Capisco che il desiderio sia quello di ricevere una sorta di “indicazione” valida, ma inevitabilmente per avere un qualche senso, il sogno interpetato deve essere collocato all’interno del mondo del sognatore (mondo interno e mondo esterno).

Purtroppo però l’impostazione della domanda rappresenta un modo che può rivelarsi poco utile per trarre davvero qualcosa di importante e significativo dal un sogno.

Da un certo punto di vista questo approccio, per così dire “oracolare” al sogno appartiene a una modalità tipica della storia dell’umanità, che leggeva il sogno come una epifania

una figura autorevole compare al sognatore e pronuncia un messaggio significiativo. 

I sogni epifanici trasmettevano avvertimenti e segnali che giungevano da una divinità. 

Si tratta di una forma tradizionale di approcciarsi al sogno che, attraverso i secoli, ha definito “il modo” tipico di confrontarsi con un sogno.

Esempi storici di questa modalità tradizionale ci sono pervenuti attraverso personaggi o da racconti di autori come Artemidoro, Svetonio, Erodoto, Callimaco, Cicerone, Plinio il Vecchio, Sant’Agostino, Paolo di Tarso, Saffo, Galeno, Elio Aristide, ecc. 

Quindi, per certi versi, si sta di fatto facendo riferimento ad una modalità culturalmente presente nella storia dell’umanità e che evidentemente — a pieno titolo — esiste e si manifesta anche oggi.

 

Se un sogno viene sganciato dalla particolare condizione attuale del sognatore non significa più nulla!

Sogno Giacobbe

Tra il XII e il XIII secolo — secondo quanto scrive William V. Harris nel suo libro Due son le porte dei sogni.

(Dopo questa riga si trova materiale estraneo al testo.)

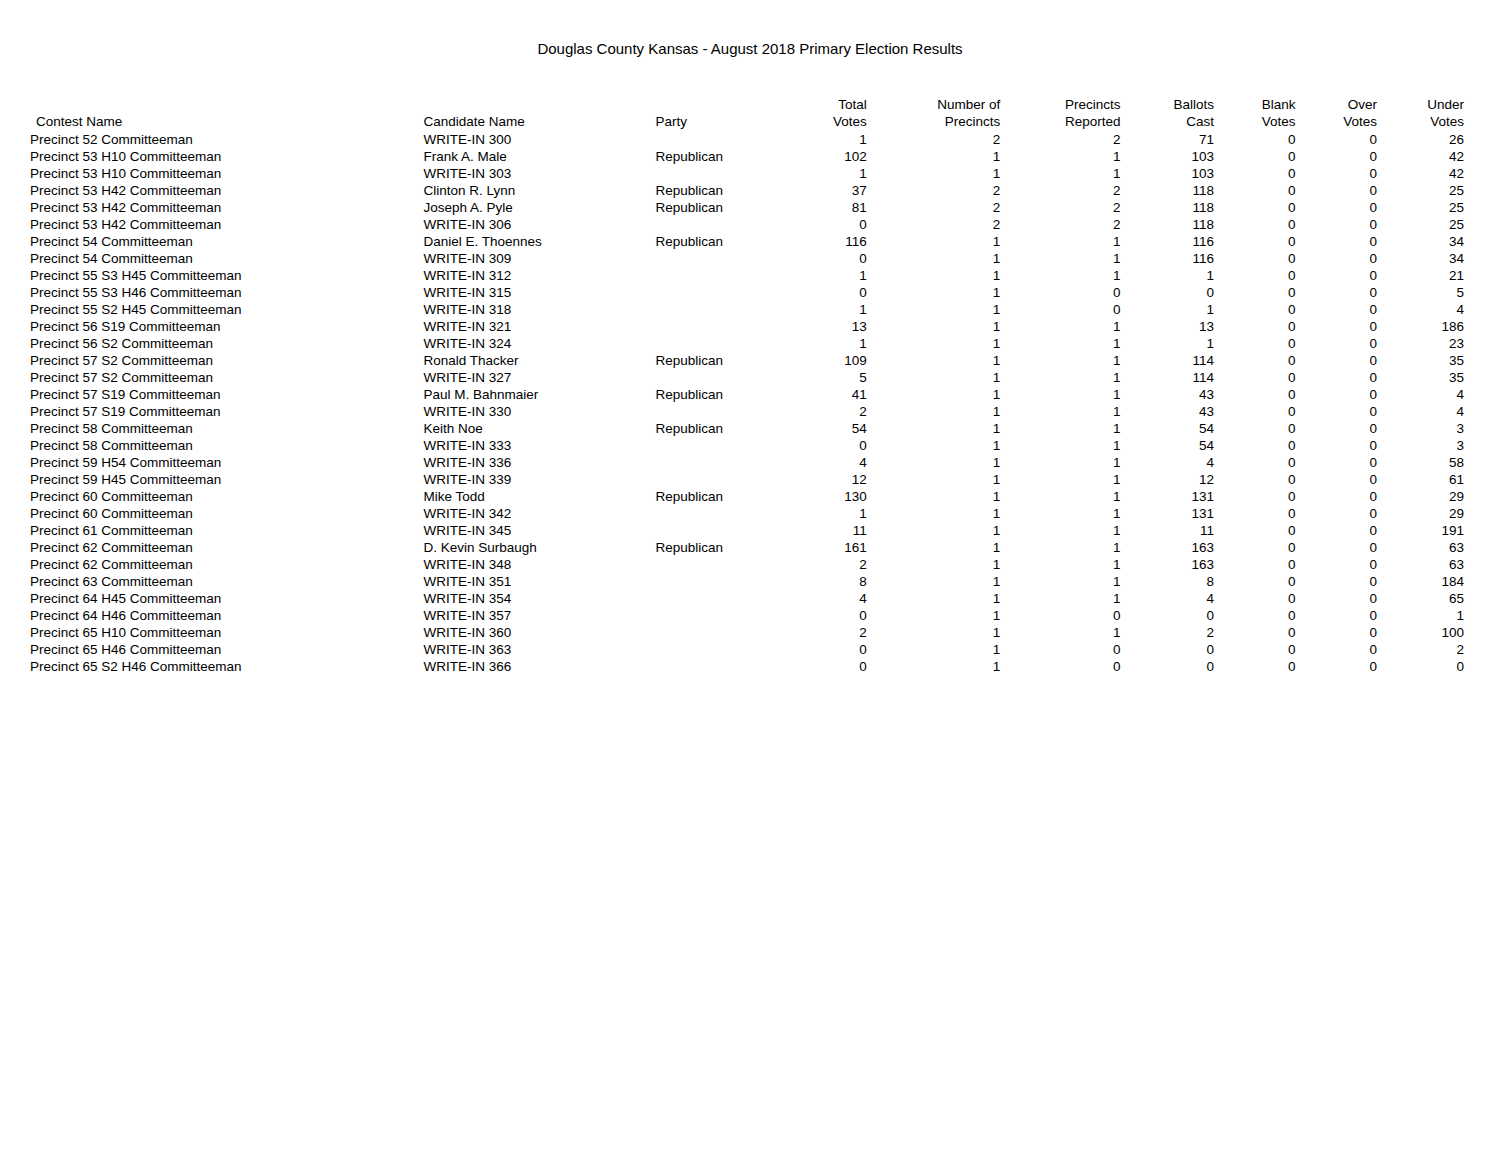Douglas County Kansas - August 2018 Primary Election Results
| | | | Total | Number of | Precincts | Ballots | Blank | Over | Under |
| --- | --- | --- | --- | --- | --- | --- | --- | --- | --- |
| Contest Name | Candidate Name | Party | Votes | Precincts | Reported | Cast | Votes | Votes | Votes |
| Precinct 52 Committeeman | WRITE-IN 300 | | 1 | 2 | 2 | 71 | 0 | 0 | 26 |
| Precinct 53 H10 Committeeman | Frank A. Male | Republican | 102 | 1 | 1 | 103 | 0 | 0 | 42 |
| Precinct 53 H10 Committeeman | WRITE-IN 303 | | 1 | 1 | 1 | 103 | 0 | 0 | 42 |
| Precinct 53 H42 Committeeman | Clinton R. Lynn | Republican | 37 | 2 | 2 | 118 | 0 | 0 | 25 |
| Precinct 53 H42 Committeeman | Joseph A. Pyle | Republican | 81 | 2 | 2 | 118 | 0 | 0 | 25 |
| Precinct 53 H42 Committeeman | WRITE-IN 306 | | 0 | 2 | 2 | 118 | 0 | 0 | 25 |
| Precinct 54 Committeeman | Daniel E. Thoennes | Republican | 116 | 1 | 1 | 116 | 0 | 0 | 34 |
| Precinct 54 Committeeman | WRITE-IN 309 | | 0 | 1 | 1 | 116 | 0 | 0 | 34 |
| Precinct 55 S3 H45 Committeeman | WRITE-IN 312 | | 1 | 1 | 1 | 1 | 0 | 0 | 21 |
| Precinct 55 S3 H46 Committeeman | WRITE-IN 315 | | 0 | 1 | 0 | 0 | 0 | 0 | 5 |
| Precinct 55 S2 H45 Committeeman | WRITE-IN 318 | | 1 | 1 | 0 | 1 | 0 | 0 | 4 |
| Precinct 56 S19 Committeeman | WRITE-IN 321 | | 13 | 1 | 1 | 13 | 0 | 0 | 186 |
| Precinct 56 S2 Committeeman | WRITE-IN 324 | | 1 | 1 | 1 | 1 | 0 | 0 | 23 |
| Precinct 57 S2 Committeeman | Ronald Thacker | Republican | 109 | 1 | 1 | 114 | 0 | 0 | 35 |
| Precinct 57 S2 Committeeman | WRITE-IN 327 | | 5 | 1 | 1 | 114 | 0 | 0 | 35 |
| Precinct 57 S19 Committeeman | Paul M. Bahnmaier | Republican | 41 | 1 | 1 | 43 | 0 | 0 | 4 |
| Precinct 57 S19 Committeeman | WRITE-IN 330 | | 2 | 1 | 1 | 43 | 0 | 0 | 4 |
| Precinct 58 Committeeman | Keith Noe | Republican | 54 | 1 | 1 | 54 | 0 | 0 | 3 |
| Precinct 58 Committeeman | WRITE-IN 333 | | 0 | 1 | 1 | 54 | 0 | 0 | 3 |
| Precinct 59 H54 Committeeman | WRITE-IN 336 | | 4 | 1 | 1 | 4 | 0 | 0 | 58 |
| Precinct 59 H45 Committeeman | WRITE-IN 339 | | 12 | 1 | 1 | 12 | 0 | 0 | 61 |
| Precinct 60 Committeeman | Mike Todd | Republican | 130 | 1 | 1 | 131 | 0 | 0 | 29 |
| Precinct 60 Committeeman | WRITE-IN 342 | | 1 | 1 | 1 | 131 | 0 | 0 | 29 |
| Precinct 61 Committeeman | WRITE-IN 345 | | 11 | 1 | 1 | 11 | 0 | 0 | 191 |
| Precinct 62 Committeeman | D. Kevin Surbaugh | Republican | 161 | 1 | 1 | 163 | 0 | 0 | 63 |
| Precinct 62 Committeeman | WRITE-IN 348 | | 2 | 1 | 1 | 163 | 0 | 0 | 63 |
| Precinct 63 Committeeman | WRITE-IN 351 | | 8 | 1 | 1 | 8 | 0 | 0 | 184 |
| Precinct 64 H45 Committeeman | WRITE-IN 354 | | 4 | 1 | 1 | 4 | 0 | 0 | 65 |
| Precinct 64 H46 Committeeman | WRITE-IN 357 | | 0 | 1 | 0 | 0 | 0 | 0 | 1 |
| Precinct 65 H10 Committeeman | WRITE-IN 360 | | 2 | 1 | 1 | 2 | 0 | 0 | 100 |
| Precinct 65 H46 Committeeman | WRITE-IN 363 | | 0 | 1 | 0 | 0 | 0 | 0 | 2 |
| Precinct 65 S2 H46 Committeeman | WRITE-IN 366 | | 0 | 1 | 0 | 0 | 0 | 0 | 0 |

L’esperienza onirica nel mondo anticoalcuni pensatori dell’area cristiana occidentale cominciarono ad assumere, nei confronti del sogno, un atteggiamento nuovo, meno religioso e più in linea con la filosofia cotemporanea.

Fino a quel momento era possibile che dèi e altre figure sovrannaturali fossero coinvolte nelle esperienze umane; pertanto anche il sogno veniva letto in questa chiave, ossia come fenomeno epifanico.

Alla vigilia dell’illuminismo il sogno epifanico inizia ad estinguersi (almeno in Europa), per lasciare il posto al sogno episodico:

un modo di intendere il sogno come una sequenza di eventi.

A partire da questo momento storico, il sogno non ha più lo statuto di messaggio premonitore o di avvertimento (modello onirocritico antico), ma restituisce letteralmente ciò che accade nella psiche del sognatore. 

In questo senso — potremmo dire a partire dall’Interpretazione dei sogni di Sigmund Freud — il sogno viene letto come l’evidenza del mondo interno del sognatore, dei suoi desideri rimossi.

In senso più ampio, successivamente, fu proprio il contributo e la riflessione che diede al sogno Carl Gustav Jung a ampliare e a perfezionare l’indagine intorno alla natura e all’interpretazione del sogno.

In un recente articolo di Christian Roesler, professore di Psicologia Clinica presso la Catholic University of Applied Sciences Freiburg, Karlsstr in Germania, apparso sul Journal of Analytical Psychology, dal titolo «Jungian theory of dreaming and contemporary dream research – findings from the research project ‘Structural Dream Analysis’», sottolinea come, diversamente dalla teorizzazione di Freud che concepiva la funzione del sogno a protezione del sonno distorcendo l’inconscio significato del sogno, Jung sostiene invece che il sogno rappresenti la situazione attuale della psiche del sognatore in forma simbolica: 

compresi certamente i suoi aspetti inconsci.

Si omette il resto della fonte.